### Challenge
Put the entries below, from the line that contains "genus: Ficaria" through the line that contains "genus: Berkheya", into a two-column CSV with the headers field and value. Give one row per line, each part in its own quoted field, with any line breaks turned into spaces.

"""

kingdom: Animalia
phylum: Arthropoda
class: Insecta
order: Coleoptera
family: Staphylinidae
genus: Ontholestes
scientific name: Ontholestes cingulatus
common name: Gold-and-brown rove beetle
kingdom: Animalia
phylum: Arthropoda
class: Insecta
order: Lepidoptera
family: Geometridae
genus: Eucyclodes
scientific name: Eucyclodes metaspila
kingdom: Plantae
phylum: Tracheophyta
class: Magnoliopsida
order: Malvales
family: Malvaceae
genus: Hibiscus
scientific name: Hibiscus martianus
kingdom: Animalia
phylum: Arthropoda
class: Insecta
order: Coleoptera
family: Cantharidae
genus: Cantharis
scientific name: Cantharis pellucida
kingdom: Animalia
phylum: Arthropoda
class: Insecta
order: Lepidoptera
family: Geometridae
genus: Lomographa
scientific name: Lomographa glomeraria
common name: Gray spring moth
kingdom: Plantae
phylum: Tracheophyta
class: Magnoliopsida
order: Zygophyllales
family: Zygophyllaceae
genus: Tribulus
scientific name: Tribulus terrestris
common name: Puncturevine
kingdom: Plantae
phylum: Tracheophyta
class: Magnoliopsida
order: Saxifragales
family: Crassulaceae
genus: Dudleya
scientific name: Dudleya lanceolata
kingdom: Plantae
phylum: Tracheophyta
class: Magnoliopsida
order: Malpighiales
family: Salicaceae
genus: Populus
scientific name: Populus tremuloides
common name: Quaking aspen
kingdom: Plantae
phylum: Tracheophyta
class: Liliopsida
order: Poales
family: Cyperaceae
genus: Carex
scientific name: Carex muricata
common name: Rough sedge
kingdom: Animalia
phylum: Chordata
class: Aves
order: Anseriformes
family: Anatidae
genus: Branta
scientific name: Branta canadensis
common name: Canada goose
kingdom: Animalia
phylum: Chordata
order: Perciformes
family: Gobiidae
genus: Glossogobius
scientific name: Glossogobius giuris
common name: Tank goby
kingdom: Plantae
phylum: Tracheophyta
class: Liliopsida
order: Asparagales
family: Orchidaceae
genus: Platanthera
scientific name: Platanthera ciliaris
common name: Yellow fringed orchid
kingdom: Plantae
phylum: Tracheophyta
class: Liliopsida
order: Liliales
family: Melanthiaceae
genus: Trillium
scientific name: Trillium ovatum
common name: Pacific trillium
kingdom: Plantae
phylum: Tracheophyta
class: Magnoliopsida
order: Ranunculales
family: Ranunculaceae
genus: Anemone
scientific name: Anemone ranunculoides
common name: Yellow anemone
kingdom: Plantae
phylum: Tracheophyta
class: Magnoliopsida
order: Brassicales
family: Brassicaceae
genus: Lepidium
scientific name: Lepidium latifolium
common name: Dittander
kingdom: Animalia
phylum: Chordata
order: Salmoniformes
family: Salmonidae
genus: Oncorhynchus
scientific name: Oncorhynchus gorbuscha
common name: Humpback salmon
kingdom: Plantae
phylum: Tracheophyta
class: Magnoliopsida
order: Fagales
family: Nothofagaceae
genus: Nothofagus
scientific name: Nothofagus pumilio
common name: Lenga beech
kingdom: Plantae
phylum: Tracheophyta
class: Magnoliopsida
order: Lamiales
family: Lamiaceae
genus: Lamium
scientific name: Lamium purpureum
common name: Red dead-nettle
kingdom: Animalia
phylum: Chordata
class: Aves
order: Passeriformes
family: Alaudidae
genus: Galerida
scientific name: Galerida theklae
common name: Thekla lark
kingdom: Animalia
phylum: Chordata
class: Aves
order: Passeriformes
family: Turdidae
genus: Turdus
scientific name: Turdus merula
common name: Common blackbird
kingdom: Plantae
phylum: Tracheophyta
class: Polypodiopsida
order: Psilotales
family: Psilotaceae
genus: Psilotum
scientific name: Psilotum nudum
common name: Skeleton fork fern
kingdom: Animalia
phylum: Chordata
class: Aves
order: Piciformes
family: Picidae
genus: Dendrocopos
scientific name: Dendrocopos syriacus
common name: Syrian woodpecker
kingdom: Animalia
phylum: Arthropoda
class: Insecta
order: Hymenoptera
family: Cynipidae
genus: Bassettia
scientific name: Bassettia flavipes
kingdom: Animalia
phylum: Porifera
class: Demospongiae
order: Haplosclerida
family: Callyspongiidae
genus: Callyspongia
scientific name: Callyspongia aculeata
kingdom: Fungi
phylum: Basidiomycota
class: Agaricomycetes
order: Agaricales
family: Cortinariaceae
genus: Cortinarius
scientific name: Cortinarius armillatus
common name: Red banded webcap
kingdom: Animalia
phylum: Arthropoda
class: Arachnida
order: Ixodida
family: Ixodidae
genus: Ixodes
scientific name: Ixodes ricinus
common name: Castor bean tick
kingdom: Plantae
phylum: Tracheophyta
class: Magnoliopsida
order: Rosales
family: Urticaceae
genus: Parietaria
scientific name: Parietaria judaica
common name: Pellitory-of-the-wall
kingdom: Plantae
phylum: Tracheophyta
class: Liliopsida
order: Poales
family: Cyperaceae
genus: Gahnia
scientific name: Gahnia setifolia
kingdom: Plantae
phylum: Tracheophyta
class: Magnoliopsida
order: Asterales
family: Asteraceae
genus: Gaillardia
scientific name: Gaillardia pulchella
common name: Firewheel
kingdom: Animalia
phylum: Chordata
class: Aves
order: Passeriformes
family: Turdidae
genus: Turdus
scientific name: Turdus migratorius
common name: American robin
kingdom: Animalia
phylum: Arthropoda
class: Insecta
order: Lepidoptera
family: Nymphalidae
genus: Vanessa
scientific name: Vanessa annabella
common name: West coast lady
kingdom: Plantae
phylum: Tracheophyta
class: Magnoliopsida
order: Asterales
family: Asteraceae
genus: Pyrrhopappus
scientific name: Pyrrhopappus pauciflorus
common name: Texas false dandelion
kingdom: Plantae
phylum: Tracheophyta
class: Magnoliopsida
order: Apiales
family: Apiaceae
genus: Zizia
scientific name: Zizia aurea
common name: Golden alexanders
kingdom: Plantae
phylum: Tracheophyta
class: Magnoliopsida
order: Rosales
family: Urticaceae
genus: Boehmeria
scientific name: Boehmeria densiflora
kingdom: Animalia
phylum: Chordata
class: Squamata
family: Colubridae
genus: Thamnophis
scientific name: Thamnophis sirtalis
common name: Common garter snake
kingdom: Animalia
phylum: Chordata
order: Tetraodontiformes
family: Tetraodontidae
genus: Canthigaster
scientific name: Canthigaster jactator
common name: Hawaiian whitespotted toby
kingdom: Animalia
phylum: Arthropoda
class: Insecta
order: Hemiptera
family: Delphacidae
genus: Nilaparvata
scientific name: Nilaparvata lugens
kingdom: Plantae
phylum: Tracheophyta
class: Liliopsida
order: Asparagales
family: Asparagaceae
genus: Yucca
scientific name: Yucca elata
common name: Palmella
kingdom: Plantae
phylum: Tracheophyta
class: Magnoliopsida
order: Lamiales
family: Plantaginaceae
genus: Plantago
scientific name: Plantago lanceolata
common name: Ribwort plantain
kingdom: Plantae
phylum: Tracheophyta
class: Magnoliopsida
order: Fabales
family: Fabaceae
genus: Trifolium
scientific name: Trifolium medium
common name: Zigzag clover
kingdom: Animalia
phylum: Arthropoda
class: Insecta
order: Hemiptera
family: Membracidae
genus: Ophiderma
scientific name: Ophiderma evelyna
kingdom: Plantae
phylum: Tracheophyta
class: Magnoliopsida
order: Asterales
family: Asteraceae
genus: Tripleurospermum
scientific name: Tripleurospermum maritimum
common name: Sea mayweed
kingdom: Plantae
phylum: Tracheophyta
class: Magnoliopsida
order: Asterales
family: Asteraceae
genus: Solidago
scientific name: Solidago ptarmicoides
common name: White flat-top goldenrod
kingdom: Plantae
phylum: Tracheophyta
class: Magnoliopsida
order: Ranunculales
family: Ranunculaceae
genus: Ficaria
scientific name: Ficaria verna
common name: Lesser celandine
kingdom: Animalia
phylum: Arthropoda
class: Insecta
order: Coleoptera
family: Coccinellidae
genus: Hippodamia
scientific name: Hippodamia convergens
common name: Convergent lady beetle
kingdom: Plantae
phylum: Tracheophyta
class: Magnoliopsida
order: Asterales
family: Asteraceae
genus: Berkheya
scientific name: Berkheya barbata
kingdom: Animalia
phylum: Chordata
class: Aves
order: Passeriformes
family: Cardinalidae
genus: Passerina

"""

### Answer below
field,value
"genus:","Ficaria"
"scientific name:","Ficaria verna"
"common name:","Lesser celandine"
"kingdom:","Animalia"
"phylum:","Arthropoda"
"class:","Insecta"
"order:","Coleoptera"
"family:","Coccinellidae"
"genus:","Hippodamia"
"scientific name:","Hippodamia convergens"
"common name:","Convergent lady beetle"
"kingdom:","Plantae"
"phylum:","Tracheophyta"
"class:","Magnoliopsida"
"order:","Asterales"
"family:","Asteraceae"
"genus:","Berkheya"